小公子聽了以后,第一個念頭是想要偷偷跟出去看看。不過現實情況并不允許,畢竟他的病還沒有好全。
因此范情只好退而求其次,讓下人在郝宿回來后第一時間過來回復。
郝宿去了一家金器坊,里面賣各種飾品,當然,它也可以根據客人的要求打造出他們需要的東西。
金器坊內擺著琳瑯滿目的珠寶首飾,還有成色極好的玉石。店家眼睛毒,看到郝宿的裝扮以及對方渾身的氣度,就知道這是位大主顧,于是立馬揚了笑臉走過來。
“不知這位公子想要買什么若是這里沒有看中的,還可以去二樓看看。”
“不用了,我來定制一樣東西。
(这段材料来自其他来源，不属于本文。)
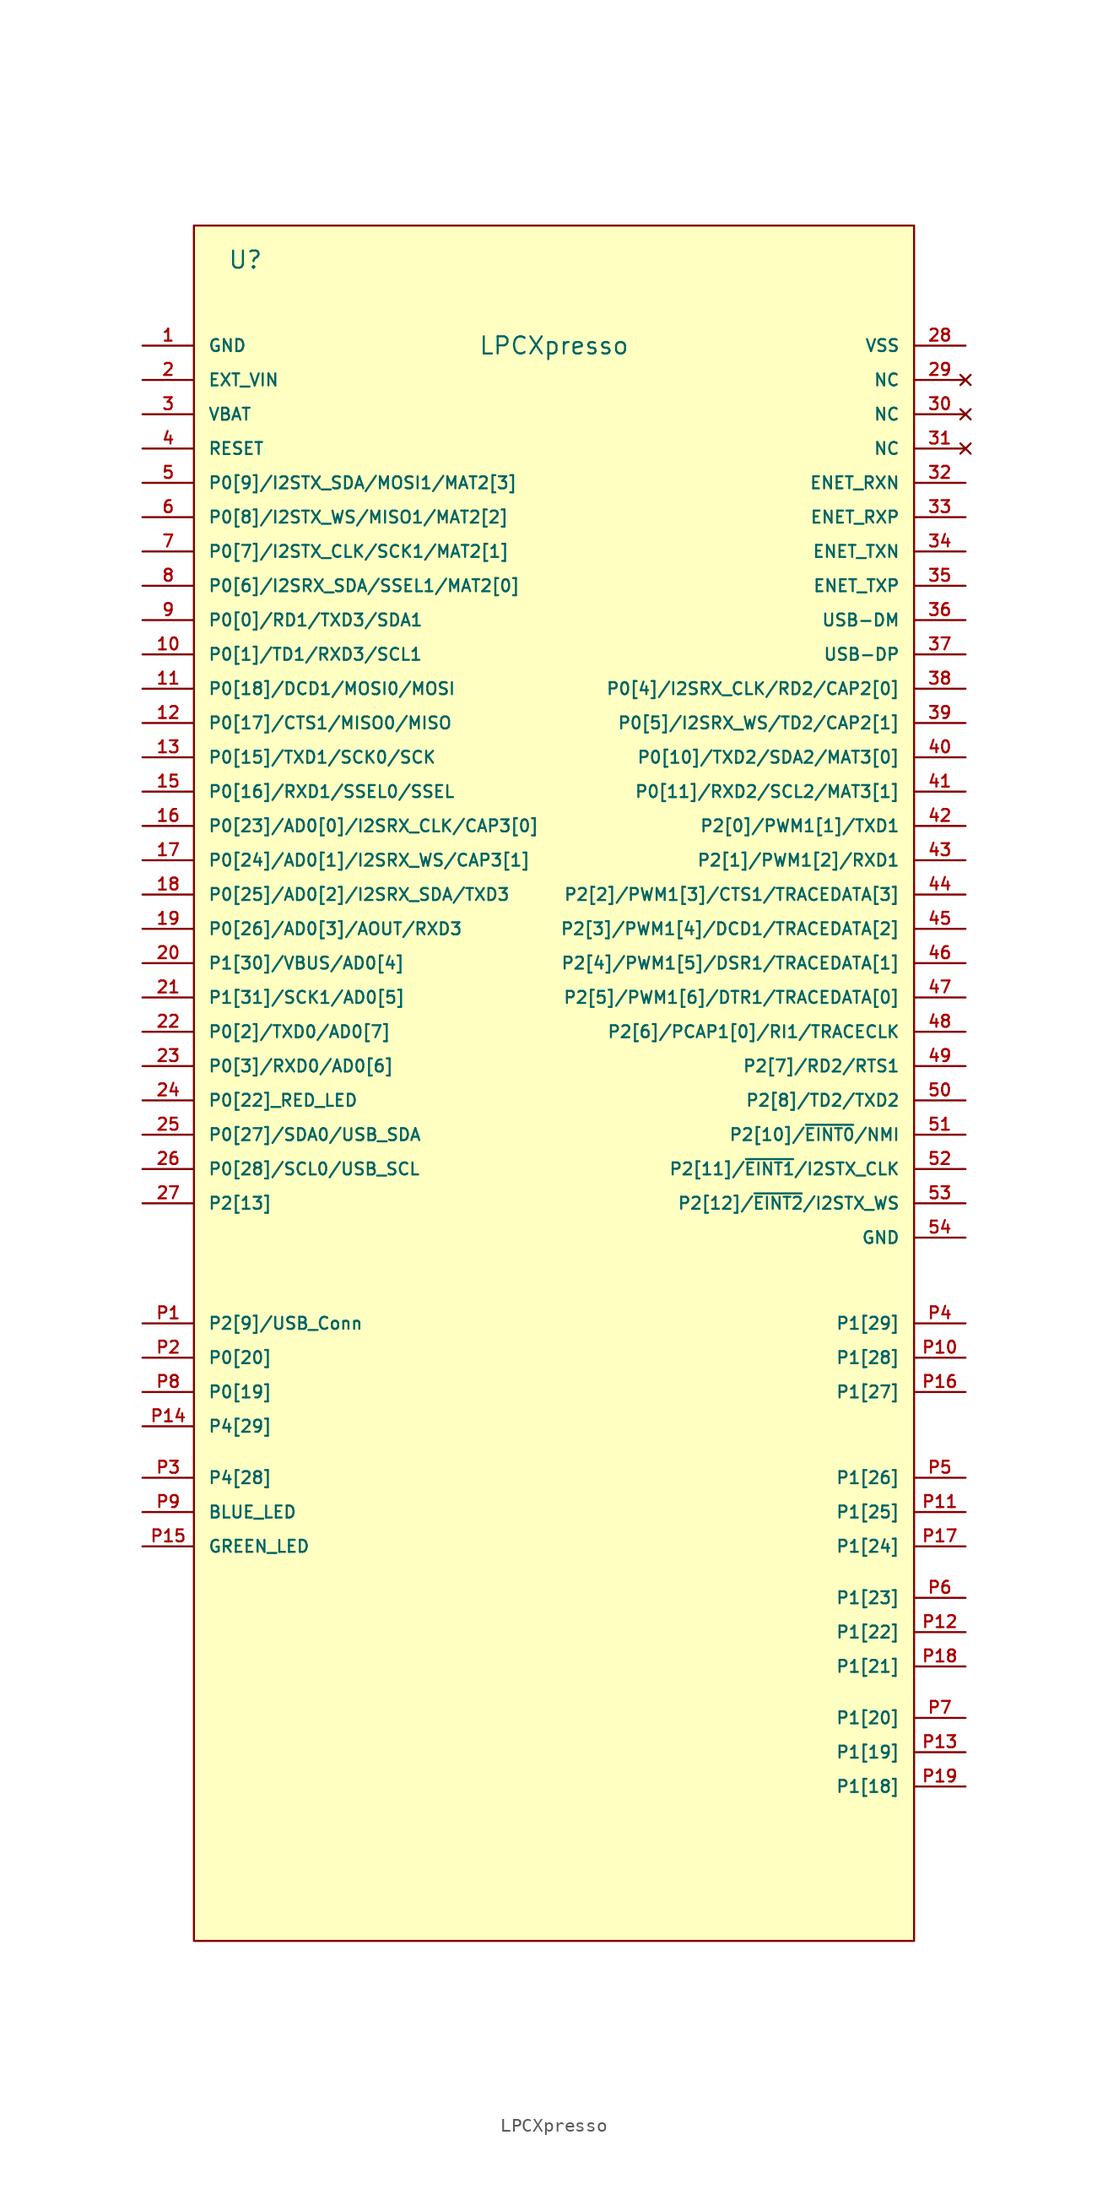
<source format=kicad_sym>
(kicad_symbol_lib
  (version 20211014)
  (generator kicad_symbol_editor)
  (symbol "LPCXpresso"
    (pin_names
      (offset 1.016))
    (property "Reference" "U"
      (at -22.86 66.04 0)
      (effects (font (size 1.27 1.27))))
    (property "Value" "LPCXpresso"
      (at 0 59.69 0)
      (effects (font (size 1.27 1.27))))
    (symbol "LPCXpresso_0_1"
      (rectangle (start -26.67 68.58) (end 26.67 -58.42) (stroke (width 0) (type default) (color 0 0 0 0)) (fill (type background))))
    (symbol "LPCXpresso_1_1"
      (pin output line (at -30.48 59.69 0) (length 3.81) (name "GND" (effects (font (size 0.889 0.889)))) (number "1" (effects (font (size 0.889 0.889)))))
      (pin bidirectional line (at -30.48 36.83 0) (length 3.81) (name "P0[1]/TD1/RXD3/SCL1" (effects (font (size 0.889 0.889)))) (number "10" (effects (font (size 0.889 0.889)))))
      (pin bidirectional line (at -30.48 34.29 0) (length 3.81) (name "P0[18]/DCD1/MOSI0/MOSI" (effects (font (size 0.889 0.889)))) (number "11" (effects (font (size 0.889 0.889)))))
      (pin bidirectional line (at -30.48 31.75 0) (length 3.81) (name "P0[17]/CTS1/MISO0/MISO" (effects (font (size 0.889 0.889)))) (number "12" (effects (font (size 0.889 0.889)))))
      (pin bidirectional line (at -30.48 29.21 0) (length 3.81) (name "P0[15]/TXD1/SCK0/SCK" (effects (font (size 0.889 0.889)))) (number "13" (effects (font (size 0.889 0.889)))))
      (pin bidirectional line (at -30.48 26.67 0) (length 3.81) (name "P0[16]/RXD1/SSEL0/SSEL" (effects (font (size 0.889 0.889)))) (number "15" (effects (font (size 0.889 0.889)))))
      (pin bidirectional line (at -30.48 24.13 0) (length 3.81) (name "P0[23]/AD0[0]/I2SRX_CLK/CAP3[0]" (effects (font (size 0.889 0.889)))) (number "16" (effects (font (size 0.889 0.889)))))
      (pin bidirectional line (at -30.48 21.59 0) (length 3.81) (name "P0[24]/AD0[1]/I2SRX_WS/CAP3[1]" (effects (font (size 0.889 0.889)))) (number "17" (effects (font (size 0.889 0.889)))))
      (pin bidirectional line (at -30.48 19.05 0) (length 3.81) (name "P0[25]/AD0[2]/I2SRX_SDA/TXD3" (effects (font (size 0.889 0.889)))) (number "18" (effects (font (size 0.889 0.889)))))
      (pin bidirectional line (at -30.48 16.51 0) (length 3.81) (name "P0[26]/AD0[3]/AOUT/RXD3" (effects (font (size 0.889 0.889)))) (number "19" (effects (font (size 0.889 0.889)))))
      (pin output line (at -30.48 57.15 0) (length 3.81) (name "EXT_VIN" (effects (font (size 0.889 0.889)))) (number "2" (effects (font (size 0.889 0.889)))))
      (pin bidirectional line (at -30.48 13.97 0) (length 3.81) (name "P1[30]/VBUS/AD0[4]" (effects (font (size 0.889 0.889)))) (number "20" (effects (font (size 0.889 0.889)))))
      (pin bidirectional line (at -30.48 11.43 0) (length 3.81) (name "P1[31]/SCK1/AD0[5]" (effects (font (size 0.889 0.889)))) (number "21" (effects (font (size 0.889 0.889)))))
      (pin bidirectional line (at -30.48 8.89 0) (length 3.81) (name "P0[2]/TXD0/AD0[7]" (effects (font (size 0.889 0.889)))) (number "22" (effects (font (size 0.889 0.889)))))
      (pin bidirectional line (at -30.48 6.35 0) (length 3.81) (name "P0[3]/RXD0/AD0[6]" (effects (font (size 0.889 0.889)))) (number "23" (effects (font (size 0.889 0.889)))))
      (pin bidirectional line (at -30.48 3.81 0) (length 3.81) (name "P0[22]_RED_LED" (effects (font (size 0.889 0.889)))) (number "24" (effects (font (size 0.889 0.889)))))
      (pin bidirectional line (at -30.48 1.27 0) (length 3.81) (name "P0[27]/SDA0/USB_SDA" (effects (font (size 0.889 0.889)))) (number "25" (effects (font (size 0.889 0.889)))))
      (pin bidirectional line (at -30.48 -1.27 0) (length 3.81) (name "P0[28]/SCL0/USB_SCL" (effects (font (size 0.889 0.889)))) (number "26" (effects (font (size 0.889 0.889)))))
      (pin input line (at -30.48 -3.81 0) (length 3.81) (name "P2[13]" (effects (font (size 0.889 0.889)))) (number "27" (effects (font (size 0.889 0.889)))))
      (pin power_in line (at 30.48 59.69 180) (length 3.81) (name "VSS" (effects (font (size 0.889 0.889)))) (number "28" (effects (font (size 0.889 0.889)))))
      (pin no_connect line (at 30.48 57.15 180) (length 3.81) (name "NC" (effects (font (size 0.889 0.889)))) (number "29" (effects (font (size 0.889 0.889)))))
      (pin input line (at -30.48 54.61 0) (length 3.81) (name "VBAT" (effects (font (size 0.889 0.889)))) (number "3" (effects (font (size 0.889 0.889)))))
      (pin no_connect line (at 30.48 54.61 180) (length 3.81) (name "NC" (effects (font (size 0.889 0.889)))) (number "30" (effects (font (size 0.889 0.889)))))
      (pin no_connect line (at 30.48 52.07 180) (length 3.81) (name "NC" (effects (font (size 0.889 0.889)))) (number "31" (effects (font (size 0.889 0.889)))))
      (pin bidirectional line (at 30.48 49.53 180) (length 3.81) (name "ENET_RXN" (effects (font (size 0.889 0.889)))) (number "32" (effects (font (size 0.889 0.889)))))
      (pin bidirectional line (at 30.48 46.99 180) (length 3.81) (name "ENET_RXP" (effects (font (size 0.889 0.889)))) (number "33" (effects (font (size 0.889 0.889)))))
      (pin bidirectional line (at 30.48 44.45 180) (length 3.81) (name "ENET_TXN" (effects (font (size 0.889 0.889)))) (number "34" (effects (font (size 0.889 0.889)))))
      (pin bidirectional line (at 30.48 41.91 180) (length 3.81) (name "ENET_TXP" (effects (font (size 0.889 0.889)))) (number "35" (effects (font (size 0.889 0.889)))))
      (pin bidirectional line (at 30.48 39.37 180) (length 3.81) (name "USB-DM" (effects (font (size 0.889 0.889)))) (number "36" (effects (font (size 0.889 0.889)))))
      (pin bidirectional line (at 30.48 36.83 180) (length 3.81) (name "USB-DP" (effects (font (size 0.889 0.889)))) (number "37" (effects (font (size 0.889 0.889)))))
      (pin bidirectional line (at 30.48 34.29 180) (length 3.81) (name "P0[4]/I2SRX_CLK/RD2/CAP2[0]" (effects (font (size 0.889 0.889)))) (number "38" (effects (font (size 0.889 0.889)))))
      (pin bidirectional line (at 30.48 31.75 180) (length 3.81) (name "P0[5]/I2SRX_WS/TD2/CAP2[1]" (effects (font (size 0.889 0.889)))) (number "39" (effects (font (size 0.889 0.889)))))
      (pin bidirectional line (at -30.48 52.07 0) (length 3.81) (name "RESET" (effects (font (size 0.889 0.889)))) (number "4" (effects (font (size 0.889 0.889)))))
      (pin bidirectional line (at 30.48 29.21 180) (length 3.81) (name "P0[10]/TXD2/SDA2/MAT3[0]" (effects (font (size 0.889 0.889)))) (number "40" (effects (font (size 0.889 0.889)))))
      (pin bidirectional line (at 30.48 26.67 180) (length 3.81) (name "P0[11]/RXD2/SCL2/MAT3[1]" (effects (font (size 0.889 0.889)))) (number "41" (effects (font (size 0.889 0.889)))))
      (pin bidirectional line (at 30.48 24.13 180) (length 3.81) (name "P2[0]/PWM1[1]/TXD1" (effects (font (size 0.889 0.889)))) (number "42" (effects (font (size 0.889 0.889)))))
      (pin bidirectional line (at 30.48 21.59 180) (length 3.81) (name "P2[1]/PWM1[2]/RXD1" (effects (font (size 0.889 0.889)))) (number "43" (effects (font (size 0.889 0.889)))))
      (pin bidirectional line (at 30.48 19.05 180) (length 3.81) (name "P2[2]/PWM1[3]/CTS1/TRACEDATA[3]" (effects (font (size 0.889 0.889)))) (number "44" (effects (font (size 0.889 0.889)))))
      (pin bidirectional line (at 30.48 16.51 180) (length 3.81) (name "P2[3]/PWM1[4]/DCD1/TRACEDATA[2]" (effects (font (size 0.889 0.889)))) (number "45" (effects (font (size 0.889 0.889)))))
      (pin bidirectional line (at 30.48 13.97 180) (length 3.81) (name "P2[4]/PWM1[5]/DSR1/TRACEDATA[1]" (effects (font (size 0.889 0.889)))) (number "46" (effects (font (size 0.889 0.889)))))
      (pin bidirectional line (at 30.48 11.43 180) (length 3.81) (name "P2[5]/PWM1[6]/DTR1/TRACEDATA[0]" (effects (font (size 0.889 0.889)))) (number "47" (effects (font (size 0.889 0.889)))))
      (pin bidirectional line (at 30.48 8.89 180) (length 3.81) (name "P2[6]/PCAP1[0]/RI1/TRACECLK" (effects (font (size 0.889 0.889)))) (number "48" (effects (font (size 0.889 0.889)))))
      (pin bidirectional line (at 30.48 6.35 180) (length 3.81) (name "P2[7]/RD2/RTS1" (effects (font (size 0.889 0.889)))) (number "49" (effects (font (size 0.889 0.889)))))
      (pin bidirectional line (at -30.48 49.53 0) (length 3.81) (name "P0[9]/I2STX_SDA/MOSI1/MAT2[3]" (effects (font (size 0.889 0.889)))) (number "5" (effects (font (size 0.889 0.889)))))
      (pin bidirectional line (at 30.48 3.81 180) (length 3.81) (name "P2[8]/TD2/TXD2" (effects (font (size 0.889 0.889)))) (number "50" (effects (font (size 0.889 0.889)))))
      (pin bidirectional line (at 30.48 1.27 180) (length 3.81) (name "P2[10]/~{EINT0}/NMI" (effects (font (size 0.889 0.889)))) (number "51" (effects (font (size 0.889 0.889)))))
      (pin bidirectional line (at 30.48 -1.27 180) (length 3.81) (name "P2[11]/~{EINT1}/I2STX_CLK" (effects (font (size 0.889 0.889)))) (number "52" (effects (font (size 0.889 0.889)))))
      (pin bidirectional line (at 30.48 -3.81 180) (length 3.81) (name "P2[12]/~{EINT2}/I2STX_WS" (effects (font (size 0.889 0.889)))) (number "53" (effects (font (size 0.889 0.889)))))
      (pin bidirectional line (at 30.48 -6.35 180) (length 3.81) (name "GND" (effects (font (size 0.889 0.889)))) (number "54" (effects (font (size 0.889 0.889)))))
      (pin bidirectional line (at -30.48 46.99 0) (length 3.81) (name "P0[8]/I2STX_WS/MISO1/MAT2[2]" (effects (font (size 0.889 0.889)))) (number "6" (effects (font (size 0.889 0.889)))))
      (pin bidirectional line (at -30.48 44.45 0) (length 3.81) (name "P0[7]/I2STX_CLK/SCK1/MAT2[1]" (effects (font (size 0.889 0.889)))) (number "7" (effects (font (size 0.889 0.889)))))
      (pin bidirectional line (at -30.48 41.91 0) (length 3.81) (name "P0[6]/I2SRX_SDA/SSEL1/MAT2[0]" (effects (font (size 0.889 0.889)))) (number "8" (effects (font (size 0.889 0.889)))))
      (pin bidirectional line (at -30.48 39.37 0) (length 3.81) (name "P0[0]/RD1/TXD3/SDA1" (effects (font (size 0.889 0.889)))) (number "9" (effects (font (size 0.889 0.889)))))
      (pin bidirectional line (at -30.48 -12.7 0) (length 3.81) (name "P2[9]/USB_Conn" (effects (font (size 0.889 0.889)))) (number "P1" (effects (font (size 0.889 0.889)))))
      (pin bidirectional line (at 30.48 -15.24 180) (length 3.81) (name "P1[28]" (effects (font (size 0.889 0.889)))) (number "P10" (effects (font (size 0.889 0.889)))))
      (pin power_in line (at 30.48 -26.67 180) (length 3.81) (name "P1[25]" (effects (font (size 0.889 0.889)))) (number "P11" (effects (font (size 0.889 0.889)))))
      (pin power_in line (at 30.48 -35.56 180) (length 3.81) (name "P1[22]" (effects (font (size 0.889 0.889)))) (number "P12" (effects (font (size 0.889 0.889)))))
      (pin power_in line (at 30.48 -44.45 180) (length 3.81) (name "P1[19]" (effects (font (size 0.889 0.889)))) (number "P13" (effects (font (size 0.889 0.889)))))
      (pin power_in line (at -30.48 -20.32 0) (length 3.81) (name "P4[29]" (effects (font (size 0.889 0.889)))) (number "P14" (effects (font (size 0.889 0.889)))))
      (pin power_in line (at -30.48 -29.21 0) (length 3.81) (name "GREEN_LED" (effects (font (size 0.889 0.889)))) (number "P15" (effects (font (size 0.889 0.889)))))
      (pin bidirectional line (at 30.48 -17.78 180) (length 3.81) (name "P1[27]" (effects (font (size 0.889 0.889)))) (number "P16" (effects (font (size 0.889 0.889)))))
      (pin power_in line (at 30.48 -29.21 180) (length 3.81) (name "P1[24]" (effects (font (size 0.889 0.889)))) (number "P17" (effects (font (size 0.889 0.889)))))
      (pin power_in line (at 30.48 -38.1 180) (length 3.81) (name "P1[21]" (effects (font (size 0.889 0.889)))) (number "P18" (effects (font (size 0.889 0.889)))))
      (pin power_in line (at 30.48 -46.99 180) (length 3.81) (name "P1[18]" (effects (font (size 0.889 0.889)))) (number "P19" (effects (font (size 0.889 0.889)))))
      (pin bidirectional line (at -30.48 -15.24 0) (length 3.81) (name "P0[20]" (effects (font (size 0.889 0.889)))) (number "P2" (effects (font (size 0.889 0.889)))))
      (pin power_in line (at -30.48 -24.13 0) (length 3.81) (name "P4[28]" (effects (font (size 0.889 0.889)))) (number "P3" (effects (font (size 0.889 0.889)))))
      (pin bidirectional line (at 30.48 -12.7 180) (length 3.81) (name "P1[29]" (effects (font (size 0.889 0.889)))) (number "P4" (effects (font (size 0.889 0.889)))))
      (pin power_in line (at 30.48 -24.13 180) (length 3.81) (name "P1[26]" (effects (font (size 0.889 0.889)))) (number "P5" (effects (font (size 0.889 0.889)))))
      (pin power_in line (at 30.48 -33.02 180) (length 3.81) (name "P1[23]" (effects (font (size 0.889 0.889)))) (number "P6" (effects (font (size 0.889 0.889)))))
      (pin power_in line (at 30.48 -41.91 180) (length 3.81) (name "P1[20]" (effects (font (size 0.889 0.889)))) (number "P7" (effects (font (size 0.889 0.889)))))
      (pin bidirectional line (at -30.48 -17.78 0) (length 3.81) (name "P0[19]" (effects (font (size 0.889 0.889)))) (number "P8" (effects (font (size 0.889 0.889)))))
      (pin power_in line (at -30.48 -26.67 0) (length 3.81) (name "BLUE_LED" (effects (font (size 0.889 0.889)))) (number "P9" (effects (font (size 0.889 0.889))))))))
</source>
”
郝宿說著,就從袖口拿了張紙出來,上面描繪的圖案精美絕倫,令人一看就能想象等打造出來該有多好看。除此以外,郝宿還將一個盒子交給了老板。
盒子里裝著的是各色尚未切割的寶石,饒是一直跟這些東西打交道的店家,打開的時候也都不由得咋舌郝宿的大手筆。
“這些”
“用來裝飾,剩余的邊角料你可以自行處理。”
這已經不單是大手筆了,簡直就是神仙下凡,店家心想。盒子里任意一顆寶石拿出去都價值連城,可對方卻連眼睛都不眨地給了他,而且還只是用來做裝飾之物。
他捧著盒子,連連道“您放心,到時候這活兒由我親自監督,材料一應都是用最好的。”
不用最好的,店家都覺得對不起這些配件。
“需要多久可以做好”
“最多半個月。”
半個月其實是保守說法,哪怕是沖著這份設計圖,店家也都決定讓鋪子里的工匠早日鍛造出來。
“您可以留個地址下來,若是東西造好了,我讓人通知您一聲。”
郝宿要的東西哪怕是一個最小巧的配飾,也都是大價錢。這樣的東西,還是親自交到客人手里比較放心。
“我住在范府,回頭你讓人尋我的時候直接說找郝先生就夠了。”
“欸,誒,好的,郝先生。”
鳳城只有一個范府,哪怕郝宿沒有說出范仲的名字,店家也都知道對方指的是什么地方。他親自將郝宿送出了門,一回店鋪就立刻拿著那份設計圖去了后院,然后招來了幾個大師傅,風風火火地趕起了工。
郝宿在外面耽誤的時間并不多,他剛一回府,范情那邊就收到了消息。
等郝宿回到自己住的地方時,小公子已經站在門口等著他了。
天氣逐漸轉寒,對方出門還是要穿許多衣服。大概是覺得范情太過虛弱,所以范府為他準備的衣服都是偏紅色系,顏色極為艷麗的那種。
此時范情站在那里,大半張臉都被衣服擋住了,自然,脖子上那些吻痕也讓他人無所窺見。
其實就算范情沒有穿這么多衣服,那些吻痕一般也都沒人能看到。